### Explore the material
1. Print the stretch of the article on Jupiter's climate-risk platform from "The next sentence" through "with climate change.".
2. Write the next part of the article on Jupiter's climate-risk platform, starting after its final sentence.

### Extract provided
----------
They call themselves Jupiter and their proprietary ClimateScore™ Intelligence Platform is said to be able to ingest petabytes of data from millions of ground-based and orbital sensors. ClimateScore “makes physics-based and AI-powered decisions” that provide “sophisticated, dynamic, hyper-local data analysis at street-by-street or individual building resolution, including the most accurate weather and climate predictions,” the startup says.
The next sentence in Jupiter’s hype deserves to stand all by itself: “Predictions range from two hours to fifty years in the future.”
[We’ll pause here to note that Al Roker usually can predict what the weather’s going to be like in two hours without deploying artificial intelligence, but also says he had no idea what was going on behind Matt Lauer’s locked door for 10 years.]
If ClimateScore sounds a bit too generic for you, Jupiter wants you to know that this month it launched its new FloodScore™ and HeatScore™ services to better predict and manage risks related to weather and temperature changes, sea-level rise and storm intensification associated with climate change.
“Too many industries and decision makers are currently relying on outdated risk models, which statistically extrapolate from historical events rather than using the latest models developed by the global atmospheric and ocean science communities,” said Rich Sorkin, CEO and Co-founder of Jupiter, in a release announcing the new services.
“Jupiter’s technology is built to address the growing need to understand and quantify risk using the latest science and data. It applies the newest technologies, such as automated machine learning, to the vast array of available data sources, including commercial satellites, aircraft, drone, and various sensors on land and in water,” Sorkin added.
According to the startup’s release, Jupiter’s award-winning group of full-time domain experts includes the aptly named climatologist Dr. Betsy Weatherhead, who provided statistical expertise to the Nobel-prize-winning work of the Intergovernmental Panel on Climate Change (IPCC), and who was also lead author of the first international assessment of Arctic climate change; and the world-renowned urban oceanographer Dr. Alan Blumberg, whose group built the short-term flood prediction system used on a daily basis by the Port Authority of New York & New Jersey and New Jersey Transit to protect their critical assets.
----------
(Data records)
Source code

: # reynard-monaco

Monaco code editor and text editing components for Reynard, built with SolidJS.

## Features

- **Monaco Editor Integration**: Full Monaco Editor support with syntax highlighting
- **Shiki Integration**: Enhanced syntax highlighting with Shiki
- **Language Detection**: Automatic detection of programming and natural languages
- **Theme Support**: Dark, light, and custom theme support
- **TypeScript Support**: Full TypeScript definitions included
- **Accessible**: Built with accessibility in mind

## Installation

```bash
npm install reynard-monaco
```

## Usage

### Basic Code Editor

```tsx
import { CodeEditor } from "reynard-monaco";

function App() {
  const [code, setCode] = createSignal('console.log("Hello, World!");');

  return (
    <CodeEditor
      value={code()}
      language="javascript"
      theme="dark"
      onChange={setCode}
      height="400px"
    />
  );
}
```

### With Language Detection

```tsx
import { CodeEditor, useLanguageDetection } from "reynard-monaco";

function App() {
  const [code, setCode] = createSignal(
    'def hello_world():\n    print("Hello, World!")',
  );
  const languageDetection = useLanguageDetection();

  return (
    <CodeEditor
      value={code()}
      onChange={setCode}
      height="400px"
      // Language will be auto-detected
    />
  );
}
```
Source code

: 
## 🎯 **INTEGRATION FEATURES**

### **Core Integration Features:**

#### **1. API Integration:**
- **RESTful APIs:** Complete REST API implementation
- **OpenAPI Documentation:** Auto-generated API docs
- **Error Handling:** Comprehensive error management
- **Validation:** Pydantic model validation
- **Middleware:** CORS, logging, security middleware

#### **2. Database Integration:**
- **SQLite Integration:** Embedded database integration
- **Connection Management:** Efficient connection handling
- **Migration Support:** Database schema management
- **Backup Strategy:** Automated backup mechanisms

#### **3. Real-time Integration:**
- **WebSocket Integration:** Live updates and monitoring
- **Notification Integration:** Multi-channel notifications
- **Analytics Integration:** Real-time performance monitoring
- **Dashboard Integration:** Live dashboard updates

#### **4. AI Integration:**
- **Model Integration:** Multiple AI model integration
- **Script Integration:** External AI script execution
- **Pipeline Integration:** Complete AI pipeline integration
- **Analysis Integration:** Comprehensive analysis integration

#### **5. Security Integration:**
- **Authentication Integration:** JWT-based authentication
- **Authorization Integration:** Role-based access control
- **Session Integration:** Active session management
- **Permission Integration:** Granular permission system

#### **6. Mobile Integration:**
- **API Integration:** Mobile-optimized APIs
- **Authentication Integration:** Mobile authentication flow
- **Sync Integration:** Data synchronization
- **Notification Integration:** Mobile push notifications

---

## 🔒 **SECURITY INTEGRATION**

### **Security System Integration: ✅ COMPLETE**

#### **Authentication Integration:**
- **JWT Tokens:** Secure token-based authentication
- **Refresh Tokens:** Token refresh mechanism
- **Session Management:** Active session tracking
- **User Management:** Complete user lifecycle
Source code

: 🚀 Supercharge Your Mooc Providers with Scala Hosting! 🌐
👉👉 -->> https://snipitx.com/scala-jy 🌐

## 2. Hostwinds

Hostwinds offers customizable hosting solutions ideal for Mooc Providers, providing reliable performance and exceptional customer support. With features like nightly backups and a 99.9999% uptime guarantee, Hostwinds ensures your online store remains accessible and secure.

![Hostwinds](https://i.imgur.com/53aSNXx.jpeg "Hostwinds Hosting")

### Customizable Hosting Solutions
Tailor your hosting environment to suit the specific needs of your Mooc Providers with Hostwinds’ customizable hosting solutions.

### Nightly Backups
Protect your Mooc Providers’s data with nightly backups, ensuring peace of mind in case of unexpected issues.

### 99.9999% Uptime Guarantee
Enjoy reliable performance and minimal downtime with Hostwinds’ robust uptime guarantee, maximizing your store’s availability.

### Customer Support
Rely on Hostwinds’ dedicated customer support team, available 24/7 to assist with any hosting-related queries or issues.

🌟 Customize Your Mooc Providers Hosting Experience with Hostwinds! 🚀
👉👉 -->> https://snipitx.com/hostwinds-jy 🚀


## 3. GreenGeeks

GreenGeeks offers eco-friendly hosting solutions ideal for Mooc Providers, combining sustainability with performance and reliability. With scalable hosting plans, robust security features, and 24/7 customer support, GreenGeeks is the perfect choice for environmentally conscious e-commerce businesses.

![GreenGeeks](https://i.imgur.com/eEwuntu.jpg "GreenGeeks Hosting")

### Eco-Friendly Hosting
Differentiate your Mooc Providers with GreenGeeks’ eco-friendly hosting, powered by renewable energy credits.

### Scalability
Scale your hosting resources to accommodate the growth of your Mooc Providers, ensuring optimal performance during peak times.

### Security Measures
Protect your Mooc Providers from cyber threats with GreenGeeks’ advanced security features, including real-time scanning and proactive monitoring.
----------
### Responses in order
1.
The next sentence in Jupiter’s hype deserves to stand all by itself: “Predictions range from two hours to fifty years in the future.”
[We’ll pause here to note that Al Roker usually can predict what the weather’s going to be like in two hours without deploying artificial intelligence, but also says he had no idea what was going on behind Matt Lauer’s locked door for 10 years.]
If ClimateScore sounds a bit too generic for you, Jupiter wants you to know that this month it launched its new FloodScore™ and HeatScore™ services to better predict and manage risks related to weather and temperature changes, sea-level rise and storm intensification associated with climate change.

2.
Jupiter “advisors” are said to include U.S. Special Envoy for Climate Change and Chief Negotiator of the 2015 Paris Climate Agreement Todd Stern, and former Deputy Secretary of the U.S. Treasury Neal Wolin, who also was President of The Hartford’s property and casualty companies.
Jupiter says it already is working closely with property developers, critical infrastructure, the public sector and insurance companies. They didn’t mention media, as in the feature about Jupiter that popped up in Tuesday’s edition of The New York Times.
According to the Times, a South Carolina developer looking for land to build new warehouses and logistics centers in the flood-prone Charleston area has turned to Jupiter for help. The developer, Xebec Realty, volunteered to be a pilot project for the startup’s technology and asked Jupiter to calculate the odds that its candidate sites might be underwater in 10 or 20 years (Charleston, SC sits at sea level).
And the answer is? Don’t bother reading the rest of the Times‘ article to find out because they don’t tell you. The article is filled with high-level commentary from climate experts on the current state of climate modeling, interspersed with Jupiter’s casual assertions that it has taken data analysis to a new and unprecedented level (think Beyond Mars and past the Asteroid Belt).
Our prediction is that it will take between two hours and 50 years for Xebec to get its answer. Meanwhile, Dr. Blumberg will have to explain to rail passengers in Passaic, NJ why NJ Transit’s 8:45 a.m. Boonton Line train failed to show up on time due to an unexpected puddle in Clifton that shorted out a signal.